W3C home > Mailing lists > Public > public-lod@w3.org > September 2016

Release: JRC-Names multilingual named entity resource in Linked Data format

From: Guillaume Jacquet <guillaume.jacquet@jrc.ec.europa.eu>
Date: Thu, 08 Sep 2016 15:20:44 +0200
To: LN@cines.fr, corpora@uib.no, public-lod@w3.org
Cc: clef@mail.dei.unipd.it, Ralf Steinberger <ralf.steinberger@jrc.ec.europa.eu>, Maud Ehrmann <maud.ehrmann@gmail.com>
Message-id: <cf64021a-7d04-f4c0-51b7-746a46083d60@jrc.ec.europa.eu>
Dear all,

we are pleased to announce a new release of the *JRC-Names* multilingual 
name resource, containing *more information* and now available as 
*Linked Data*.

JRC-Names is a *highly multilingual named entity resource* for person 
and organisation names (called 'entities') developed by the European 
Commission’s Joint Research Centre (JRC). JRC-Names consists of large 
lists of names and their many spelling variants (up to hundreds for a 
single person), including across scripts (Latin, Greek, Arabic, 
Cyrillic, Japanese, Chinese, etc.). For example, the spellings 
Jean-Claude Juncker, Jean Cloud Junker, Jean-Claude Juencker, Жан-Клод 
Юнкер, جان كلود جونكر, Ζαν Κλοντ Γιούνκερ, 让-克洛德•容克, and many others 
have all been identified as referring to the 12th President of the 
European Commission.

The resource is the by-product of the Europe Media Monitor (EMM) family 
of applications, which has been analysing up to 300,000 news reports per 
day, since 2004. EMM recognises names mentioned in the news in over 
twenty languages and decides automatically for each newly found name 
whether it belongs to a new entity or whether it is a spelling variant 
of a previously known entity. This resource allows EMM users to display 
news about people or organisations even if their names are spelt 
differently or if the news articles are written in different languages 
and scripts.

JRC-Names has been available for download since September 2011, 
consisting of name variant lists and accompanying software (JRC-Names 
text version 

The new Linked Data resource 
<https://data.europa.eu/euodp/en/data/dataset/jrc-names>, accessible 
through the European Union’s Open Data Portal 
<http://data.europa.eu/euodp/en/data>, offers more information compared 
to the previously released resource and tool, including:

  * titles and function names that have been historically found next to
    the person mentions;
  * information about the time period during which name variants and
    their titles were found;
  * various frequency counts;
  * links to other linked datasets such as DBpedia, New York Times Open
    Data and Talk of Europe.

The JRC-Names RDF representation is based on /lemon /(Lexicon Model for 
a model developed by the W3C Ontology-Lexica Community group which 
allows the expression of lexical information relative to ontologies. A 
detailed description of JRC-Names Linked Data representation is given in 
the reference paper mentioned below.

Examples of usage of the resource include, among others:

  * entity linking, e.g. to deal with entity surface form variations;
  * cross-lingual linked data-set query and mapping;
  * search query expansion;
  * machine translation;
  * learning of transliteration rules;
  * named entity recognition and disambiguation;
  * cross-lingual document clustering.

This new Linked Data edition is available through a SPARQL 
endpoint and via a RDF dump 
It is registered on the datahub.io portal as JRC-Names 
<https://datahub.io/dataset/jrc-names-ec>. Additional information is 
available on this page 
<http://data.europa.eu/euodp/en/data/dataset/jrc-names>of EU Open Data 
Portal <http://data.europa.eu/euodp/en/data/dataset/jrc-names>.

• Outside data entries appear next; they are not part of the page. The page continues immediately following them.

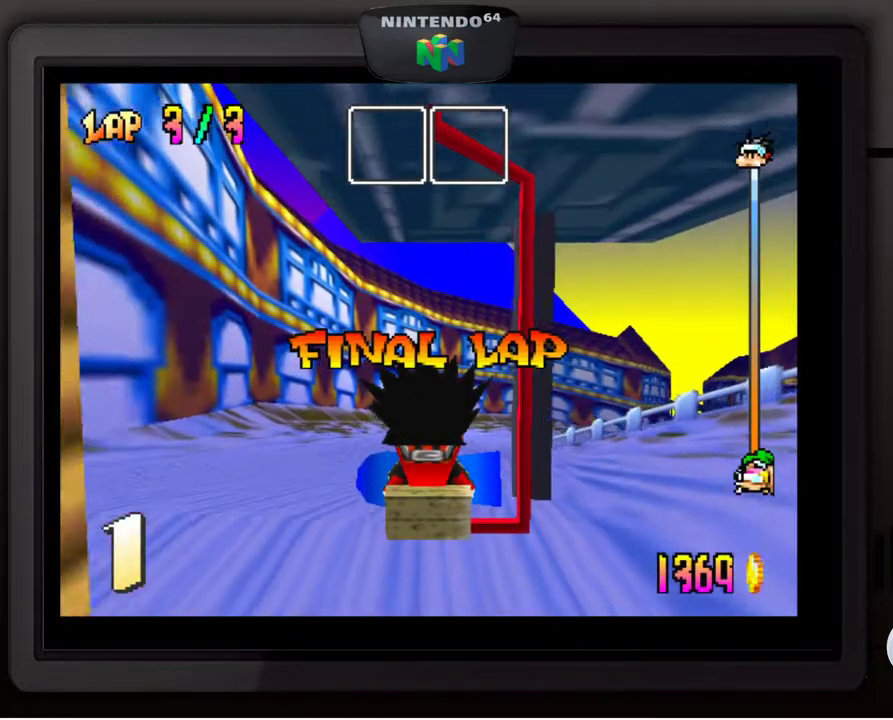
{"buttons": [], "left_stick": "center", "events": [[33, "A", "up"], [117, "A", "down"], [200, "A", "up"], [267, "A", "down"], [367, "A", "up"], [433, "A", "down"], [500, "A", "up"]]}
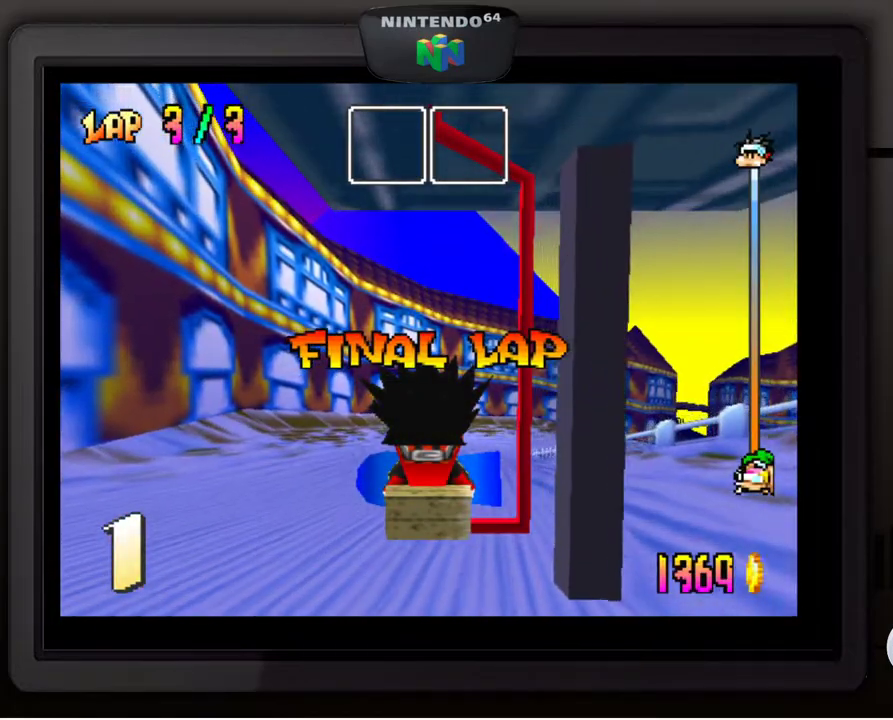
{"buttons": [], "left_stick": "center", "events": [[100, "A", "down"], [167, "A", "up"], [267, "A", "down"], [333, "A", "up"]]}
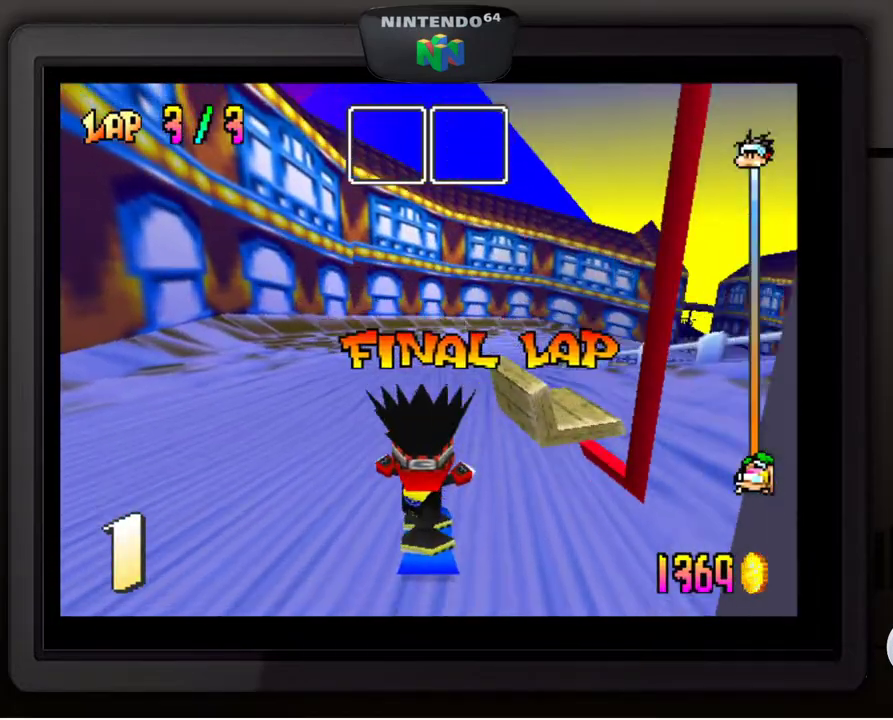
{"buttons": [], "left_stick": "center", "events": []}
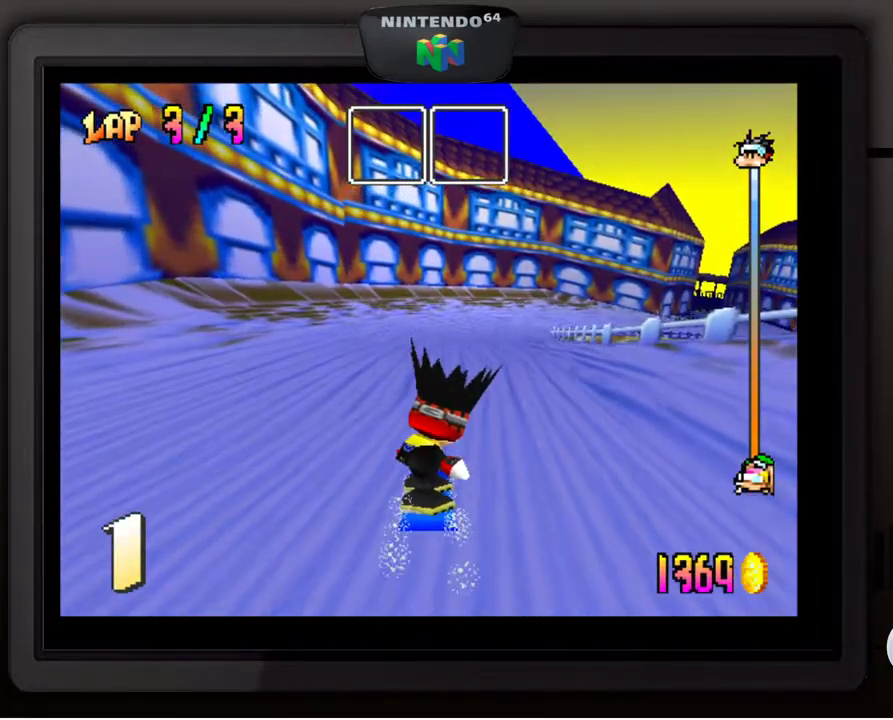
{"buttons": [], "left_stick": "center", "events": []}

Examples of queries against the data-set include:

  * Given a person's name, retrieve all of its name variants;
  * Given a person's name, retrieve all of its name variants in a
    certain language;
  * Given a person's name, retrieve all of its titles/function names in
    a certain language;
  * Given a variant and a language, retrieve the corresponding entity;
  * Given a title and a language, retrieve all of the persons with this
    same title.

Reference paper:

Maud Ehrmann, Guillaume Jacquet and Ralf Steinberger (to appear). 
JRC-Names: Multilingual Entity Name variants and titles as Linked Data 
<http://www.semantic-web-journal.net/system/files/swj1307.pdf>, Semantic 
Web Journal (available online since 04/20/2016)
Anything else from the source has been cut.